## DESCRIPTION OF THE TASK
Using the excerpt on Garrett Lisi's physics proposal, explain in one to three sentences why the proposal is called remarkable.

## PAGE EXCERPT

Despite this unusual career path, his proposal is remarkable because, by the arcane standards of particle physics, it does not require highly complex mathematics.
Even better, it does not require more than one dimension of time and three of space, when some rival theories need ten or even more spatial dimensions and other bizarre concepts. And it may even be possible to test his theory, which predicts a host of new particles, perhaps even using the new Large Hadron Collider atom smasher that will go into action near Geneva next year.
Although the work of 39 year old Garrett Lisi still has a way to go to convince the establishment, let alone match the achievements of Albert Einstein, the two do have one thing in common: Einstein also began his great adventure in theoretical physics while outside the mainstream scientific establishment, working as a patent officer, though failed to achieve the Holy Grail, an overarching explanation to unite all the particles and forces of the cosmos.

## PROVIDED DATA
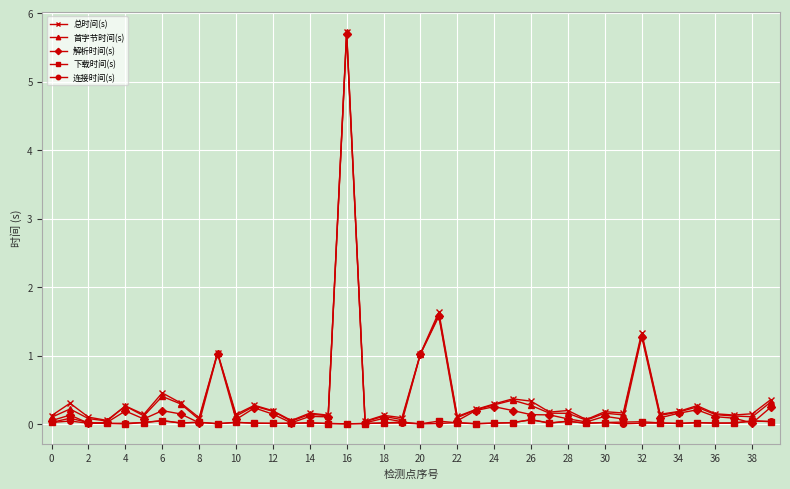

What is the greatest value displayed?

5.7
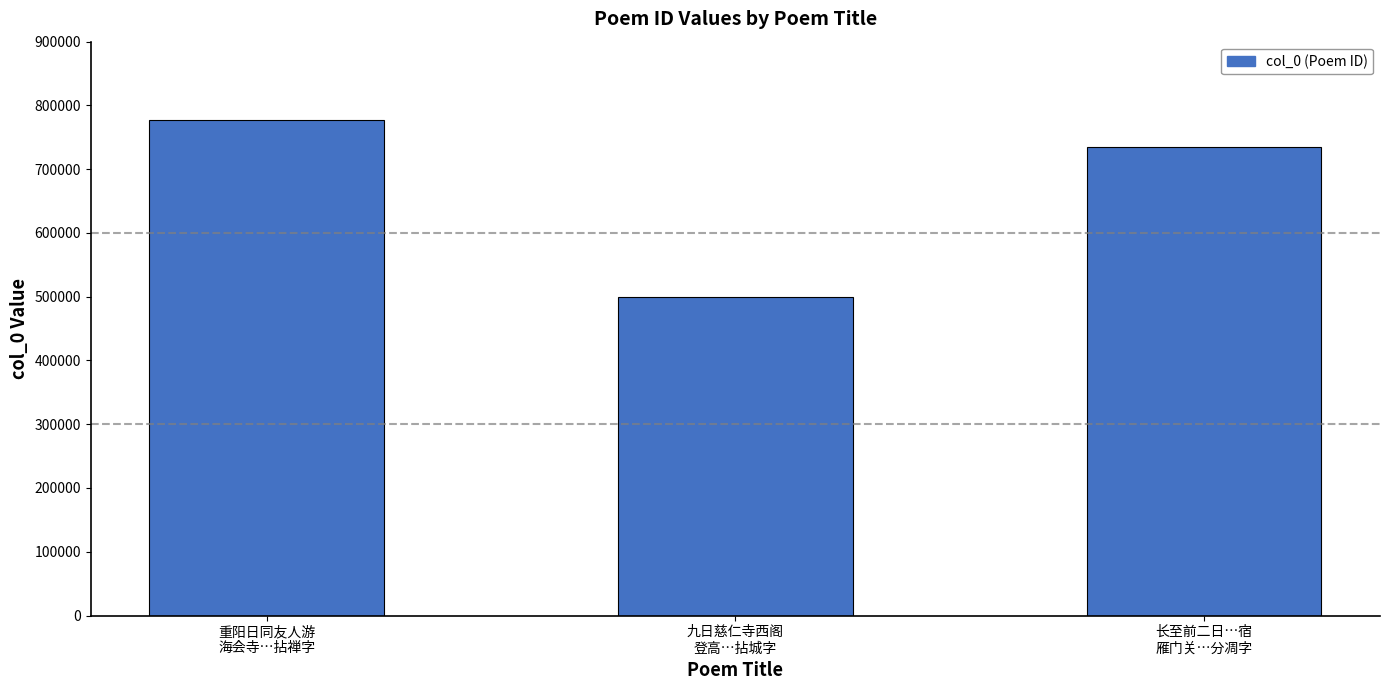

How many values are below 735462?

1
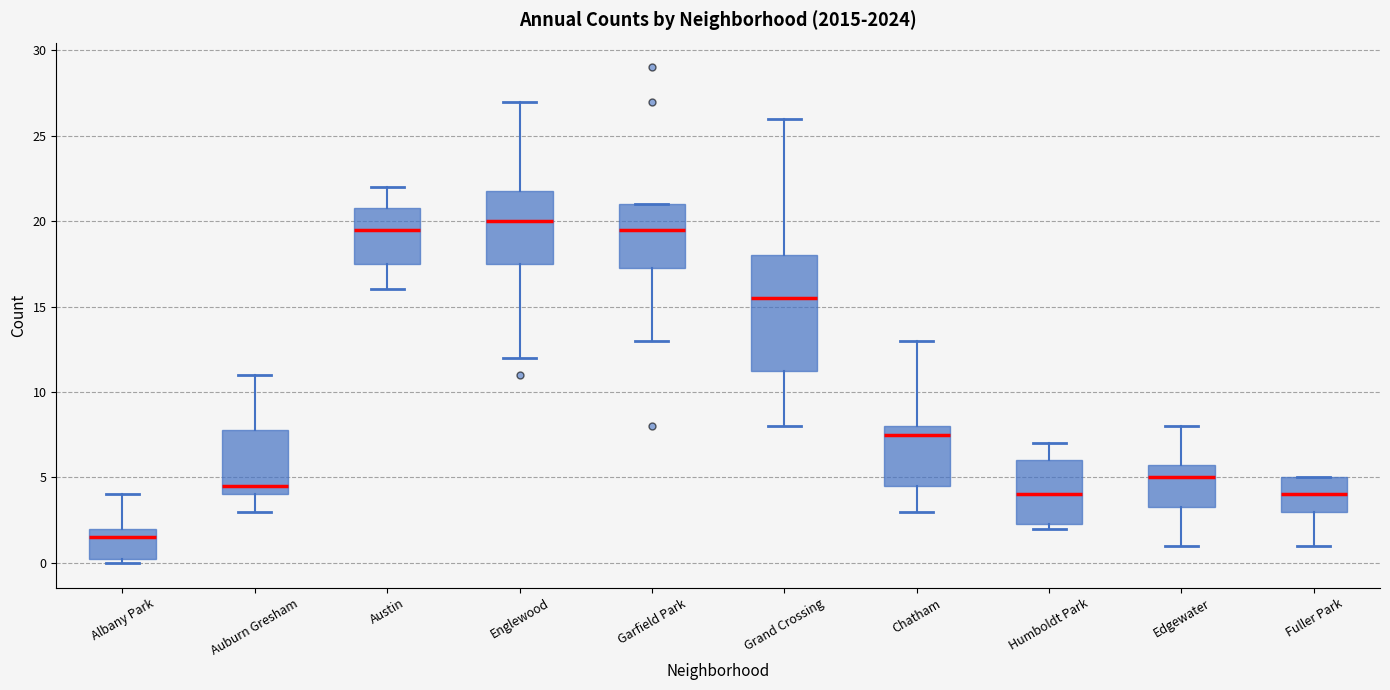

Where does the upper whisker of the box for Austin end on the y-axis? The values are not printed on the chart, so give them approximately, as read against the axis.

22.0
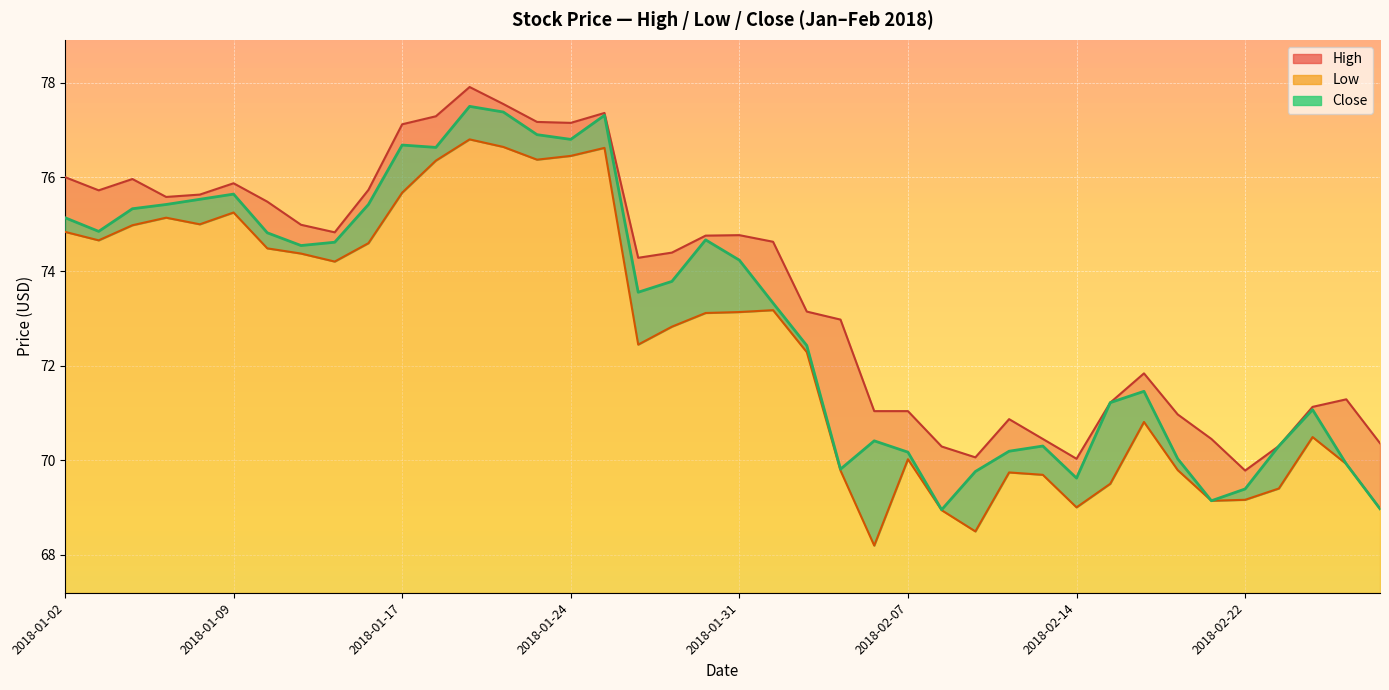

Reading left to right, transcribe all the data shown in this chart.

High: 2018-01-02=76.0	2018-01-03=75.7	2018-01-04=76.0	2018-01-05=75.6	2018-01-08=75.6	2018-01-09=75.9	2018-01-10=75.5	2018-01-11=75.0	2018-01-12=74.8	2018-01-16=75.7	2018-01-17=77.1	2018-01-18=77.3	2018-01-19=77.9	2018-01-22=77.5	2018-01-23=77.2	2018-01-24=77.2	2018-01-25=77.4	2018-01-26=74.3	2018-01-29=74.4	2018-01-30=74.8	2018-01-31=74.8	2018-02-01=74.6	2018-02-02=73.2	2018-02-05=73.0	2018-02-06=71.0	2018-02-07=71.0	2018-02-08=70.3	2018-02-09=70.1	2018-02-12=70.9	2018-02-13=70.5	2018-02-14=70.0	2018-02-15=71.2	2018-02-16=71.8	2018-02-20=71.0	2018-02-21=70.5	2018-02-22=69.8	2018-02-23=70.3	2018-02-26=71.1	2018-02-27=71.3	2018-02-28=70.4
Low: 2018-01-02=74.8	2018-01-03=74.7	2018-01-04=75.0	2018-01-05=75.1	2018-01-08=75.0	2018-01-09=75.2	2018-01-10=74.5	2018-01-11=74.4	2018-01-12=74.2	2018-01-16=74.6	2018-01-17=75.7	2018-01-18=76.3	2018-01-19=76.8	2018-01-22=76.6	2018-01-23=76.4	2018-01-24=76.5	2018-01-25=76.6	2018-01-26=72.5	2018-01-29=72.8	2018-01-30=73.1	2018-01-31=73.1	2018-02-01=73.2	2018-02-02=72.3	2018-02-05=69.8	2018-02-06=68.2	2018-02-07=70.0	2018-02-08=68.9	2018-02-09=68.5	2018-02-12=69.7	2018-02-13=69.7	2018-02-14=69.0	2018-02-15=69.5	2018-02-16=70.8	2018-02-20=69.8	2018-02-21=69.1	2018-02-22=69.2	2018-02-23=69.4	2018-02-26=70.5	2018-02-27=69.9	2018-02-28=69.0
Close: 2018-01-02=75.1	2018-01-03=74.8	2018-01-04=75.3	2018-01-05=75.4	2018-01-08=75.5	2018-01-09=75.6	2018-01-10=74.8	2018-01-11=74.5	2018-01-12=74.6	2018-01-16=75.4	2018-01-17=76.7	2018-01-18=76.6	2018-01-19=77.5	2018-01-22=77.4	2018-01-23=76.9	2018-01-24=76.8	2018-01-25=77.3	2018-01-26=73.6	2018-01-29=73.8	2018-01-30=74.7	2018-01-31=74.2	2018-02-01=73.3	2018-02-02=72.4	2018-02-05=69.8	2018-02-06=70.4	2018-02-07=70.2	2018-02-08=69.0	2018-02-09=69.8	2018-02-12=70.2	2018-02-13=70.3	2018-02-14=69.6	2018-02-15=71.2	2018-02-16=71.5	2018-02-20=70.0	2018-02-21=69.1	2018-02-22=69.4	2018-02-23=70.3	2018-02-26=71.1	2018-02-27=69.9	2018-02-28=69.0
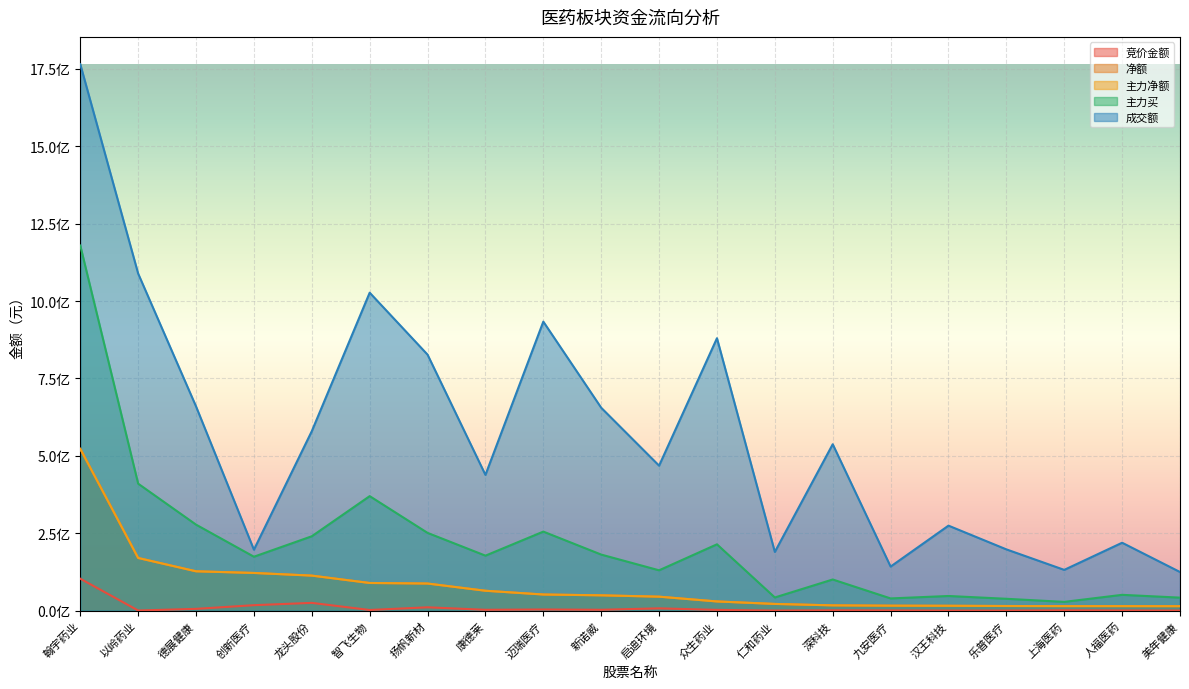

Is the value of 成交额 at 九安医疗 greater than the value of 竞价金额 at 汉王科技?

Yes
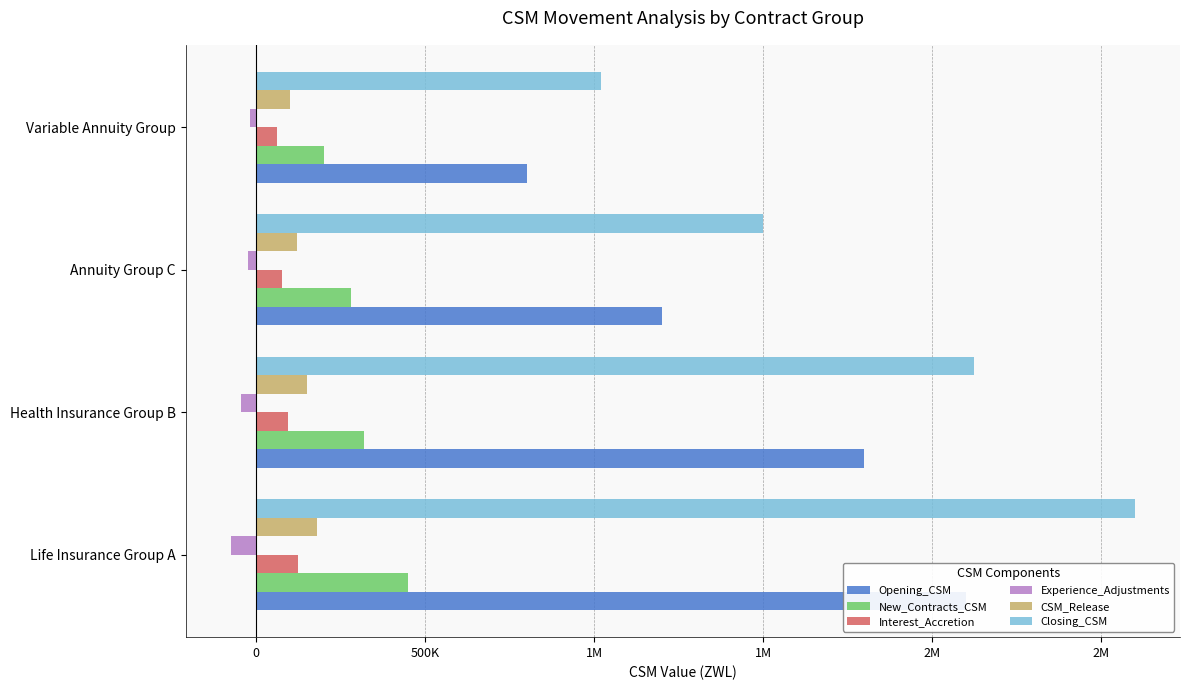

What is the sum of the Opening_CSM values at Annuity Group C and Variable Annuity Group?

2000000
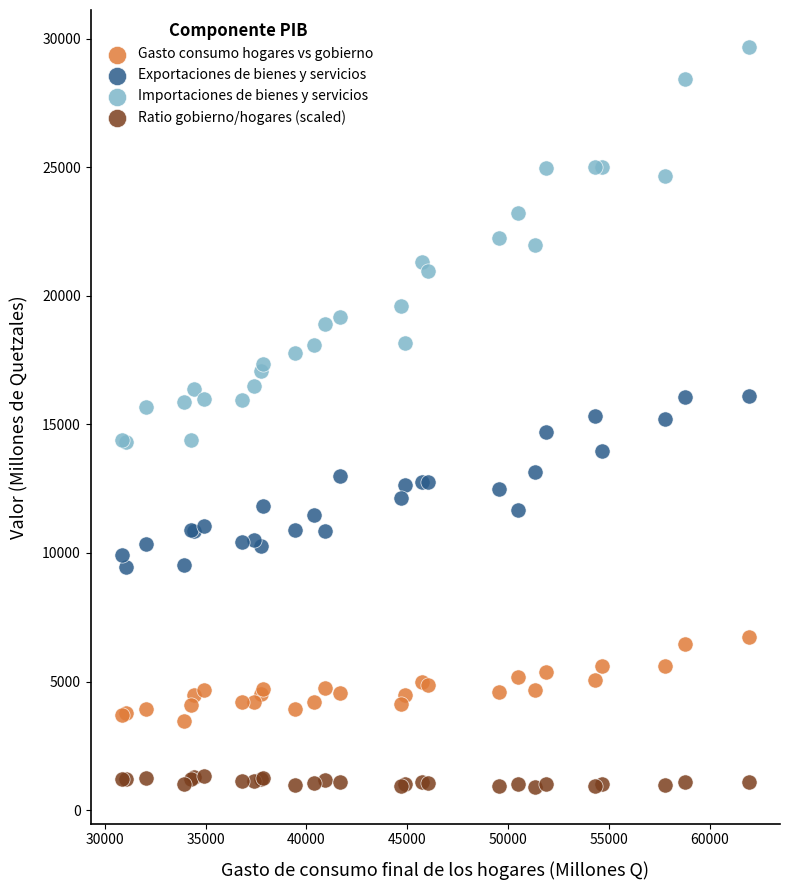

Which series reaches the maximum Y coordinate?

Importaciones de bienes y servicios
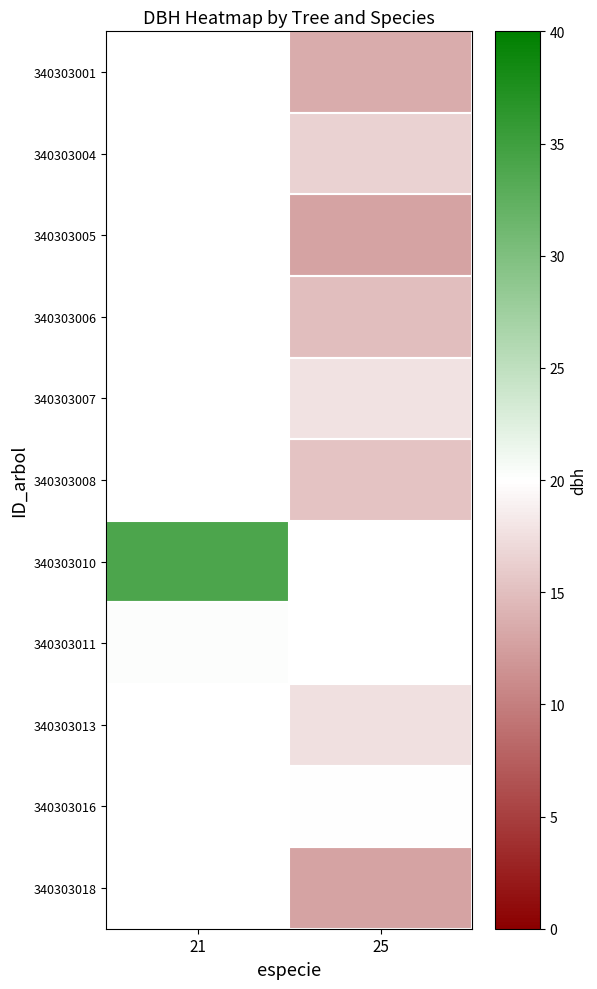

The value of 340303011 at 21 is 20.2. True or false?

True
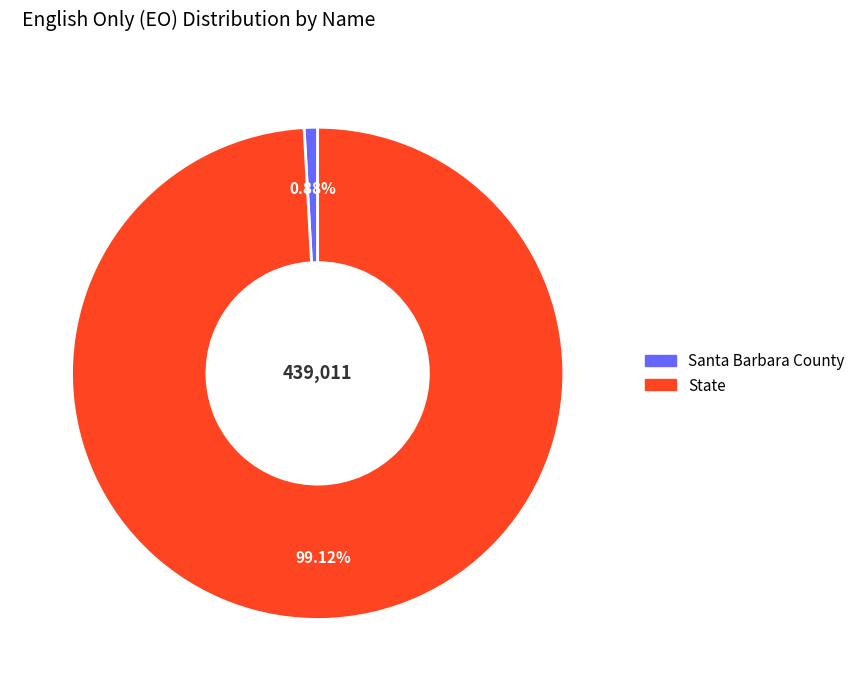

To the nearest percent, what is the difference between the largest and smallest slice percentages?

98%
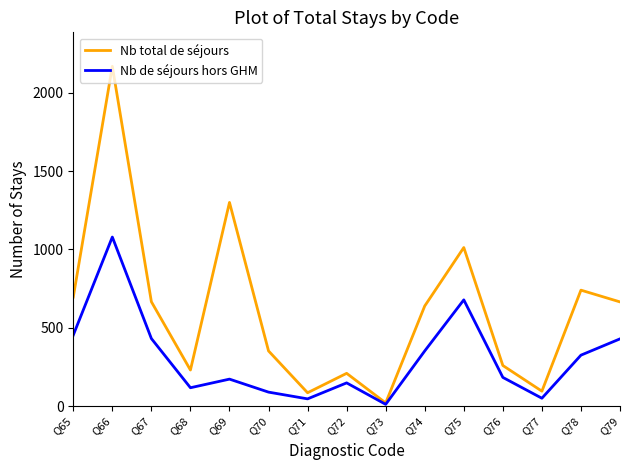

Rank the series by their maximum value, from lowest to highest.

Nb de séjours hors GHM, Nb total de séjours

## RESULT BELOW
The proposal is remarkable because, by the demanding standards of particle physics, it doesn't require highly complex mathematics. It also needs only one dimension of time and three of space, while some rival theories need ten or more spatial dimensions and other bizarre concepts.